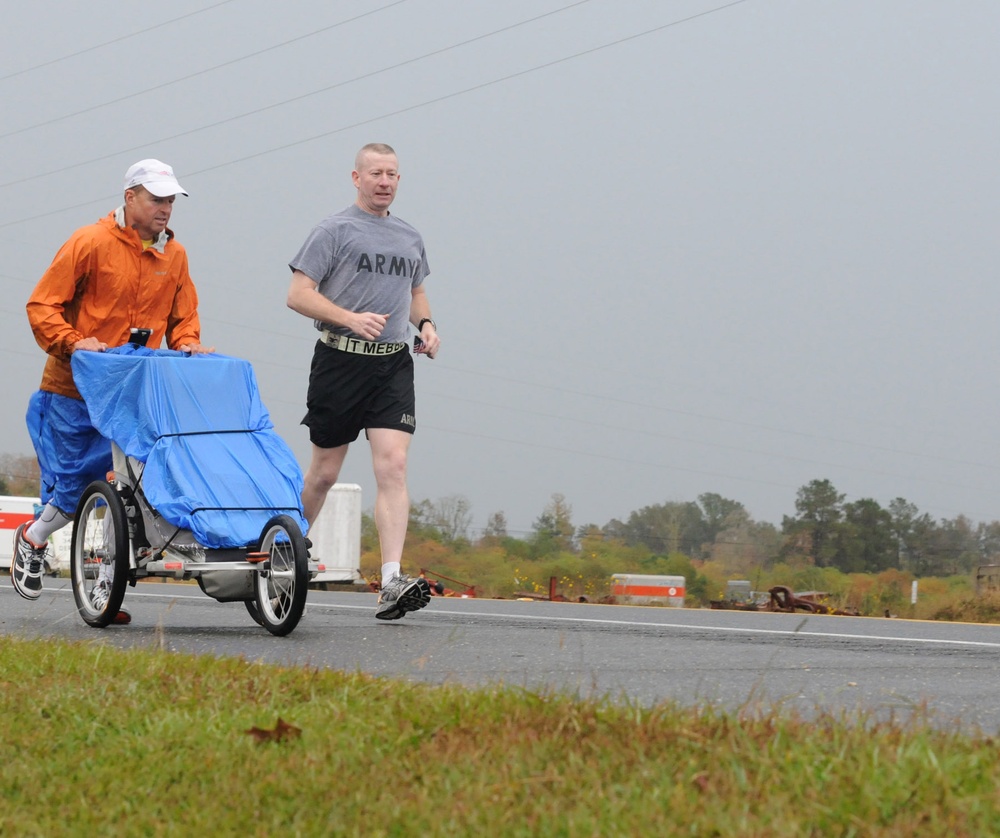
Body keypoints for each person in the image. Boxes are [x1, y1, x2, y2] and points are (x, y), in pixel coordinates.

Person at [15, 158, 213, 618]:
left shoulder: (175, 255)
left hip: (133, 394)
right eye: (156, 198)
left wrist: (190, 345)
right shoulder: (90, 242)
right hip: (72, 391)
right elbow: (42, 305)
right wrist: (73, 342)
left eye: (170, 200)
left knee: (129, 494)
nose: (165, 208)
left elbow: (183, 318)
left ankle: (105, 590)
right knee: (73, 490)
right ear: (130, 198)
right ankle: (33, 538)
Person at [286, 142, 440, 621]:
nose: (385, 181)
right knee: (325, 473)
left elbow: (415, 290)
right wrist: (349, 318)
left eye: (392, 174)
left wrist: (428, 325)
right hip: (339, 360)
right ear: (356, 178)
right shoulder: (333, 230)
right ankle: (289, 548)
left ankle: (392, 579)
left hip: (392, 364)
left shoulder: (410, 236)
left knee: (393, 466)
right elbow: (297, 295)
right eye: (375, 173)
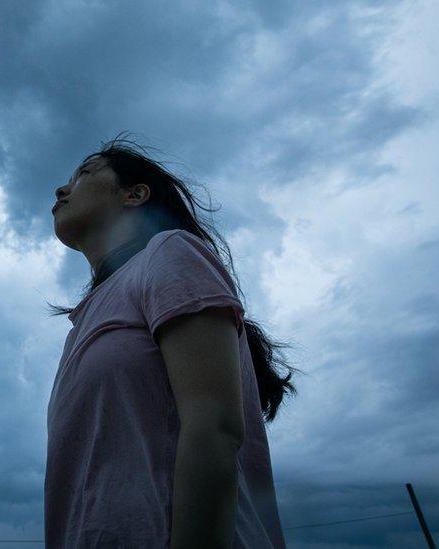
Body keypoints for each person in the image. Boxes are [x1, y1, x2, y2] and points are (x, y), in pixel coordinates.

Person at [44, 133, 299, 548]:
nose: (61, 188)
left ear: (135, 195)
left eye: (85, 174)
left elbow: (214, 427)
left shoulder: (170, 252)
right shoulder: (81, 322)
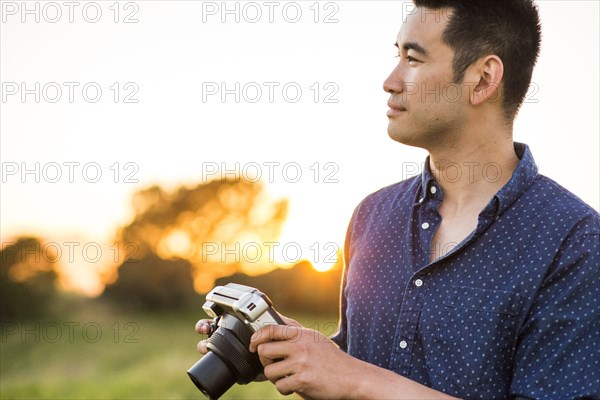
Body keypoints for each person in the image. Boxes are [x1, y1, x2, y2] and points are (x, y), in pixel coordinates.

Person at [197, 1, 600, 398]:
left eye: (414, 58)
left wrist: (354, 379)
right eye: (397, 55)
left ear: (483, 79)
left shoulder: (575, 240)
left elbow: (357, 379)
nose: (390, 81)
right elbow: (354, 365)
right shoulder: (371, 216)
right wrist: (292, 348)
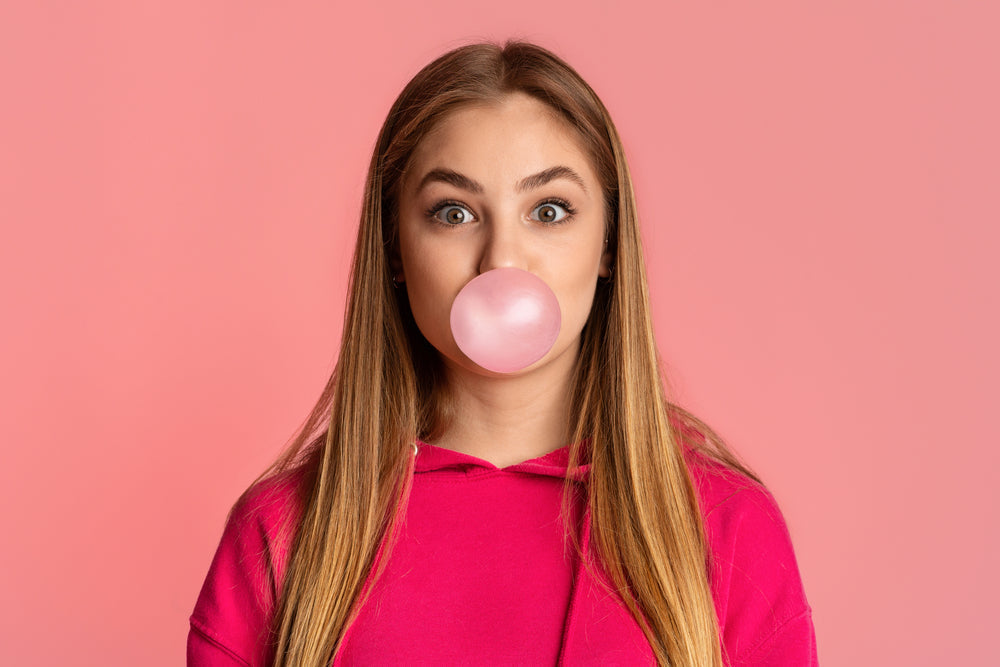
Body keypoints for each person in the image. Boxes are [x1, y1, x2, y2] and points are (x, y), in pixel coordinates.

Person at [187, 40, 818, 666]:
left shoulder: (727, 529)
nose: (502, 260)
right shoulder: (282, 534)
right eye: (454, 213)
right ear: (395, 248)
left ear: (608, 242)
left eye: (549, 210)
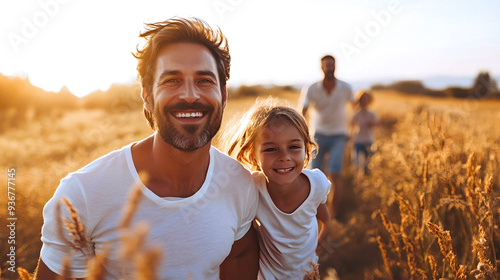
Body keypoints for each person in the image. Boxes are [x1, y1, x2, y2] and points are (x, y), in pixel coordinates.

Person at [35, 17, 259, 280]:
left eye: (204, 80)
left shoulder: (239, 183)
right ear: (147, 96)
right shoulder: (82, 194)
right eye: (172, 80)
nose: (189, 95)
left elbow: (239, 254)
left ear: (223, 94)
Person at [226, 100, 331, 279]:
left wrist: (323, 236)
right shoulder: (252, 188)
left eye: (294, 147)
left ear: (306, 150)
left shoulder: (317, 184)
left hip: (307, 273)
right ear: (253, 155)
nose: (284, 157)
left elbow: (325, 218)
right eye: (271, 149)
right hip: (267, 275)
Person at [300, 55, 354, 218]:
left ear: (335, 66)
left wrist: (352, 131)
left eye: (332, 65)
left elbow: (354, 108)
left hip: (339, 135)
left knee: (335, 173)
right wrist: (302, 133)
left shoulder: (345, 87)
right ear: (321, 67)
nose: (329, 68)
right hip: (318, 135)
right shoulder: (312, 88)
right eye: (326, 65)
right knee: (316, 174)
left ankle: (333, 214)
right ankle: (315, 213)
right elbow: (303, 110)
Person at [350, 91, 378, 175]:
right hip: (358, 140)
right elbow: (351, 125)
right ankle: (358, 178)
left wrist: (372, 124)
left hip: (368, 140)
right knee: (357, 162)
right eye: (362, 100)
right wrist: (350, 137)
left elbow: (376, 124)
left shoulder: (372, 114)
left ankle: (366, 179)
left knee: (368, 163)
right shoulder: (356, 114)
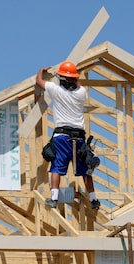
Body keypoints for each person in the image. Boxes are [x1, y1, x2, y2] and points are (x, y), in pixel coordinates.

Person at [35, 61, 100, 210]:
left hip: (62, 137)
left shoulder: (55, 90)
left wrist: (41, 71)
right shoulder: (81, 93)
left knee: (57, 167)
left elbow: (39, 82)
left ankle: (53, 199)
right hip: (79, 138)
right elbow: (78, 84)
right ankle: (94, 200)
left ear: (62, 79)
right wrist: (74, 75)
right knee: (85, 169)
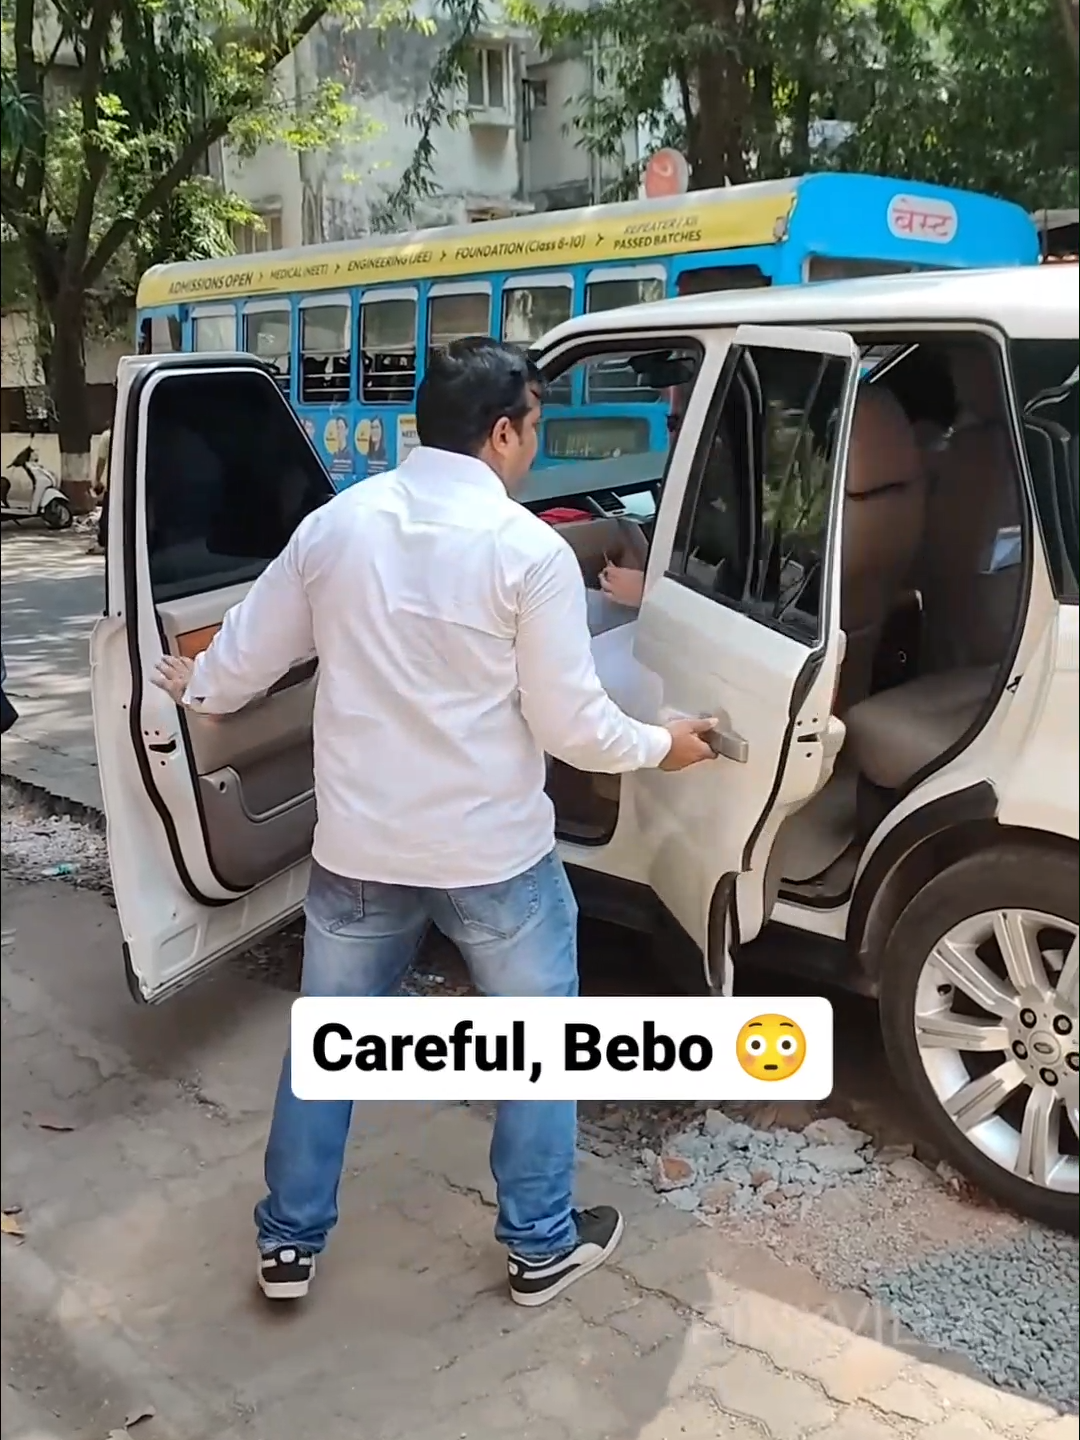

--

Where the word "knee" shows up in a line of the entries above, count that line; the answer is the total alone.

* _Your response_
10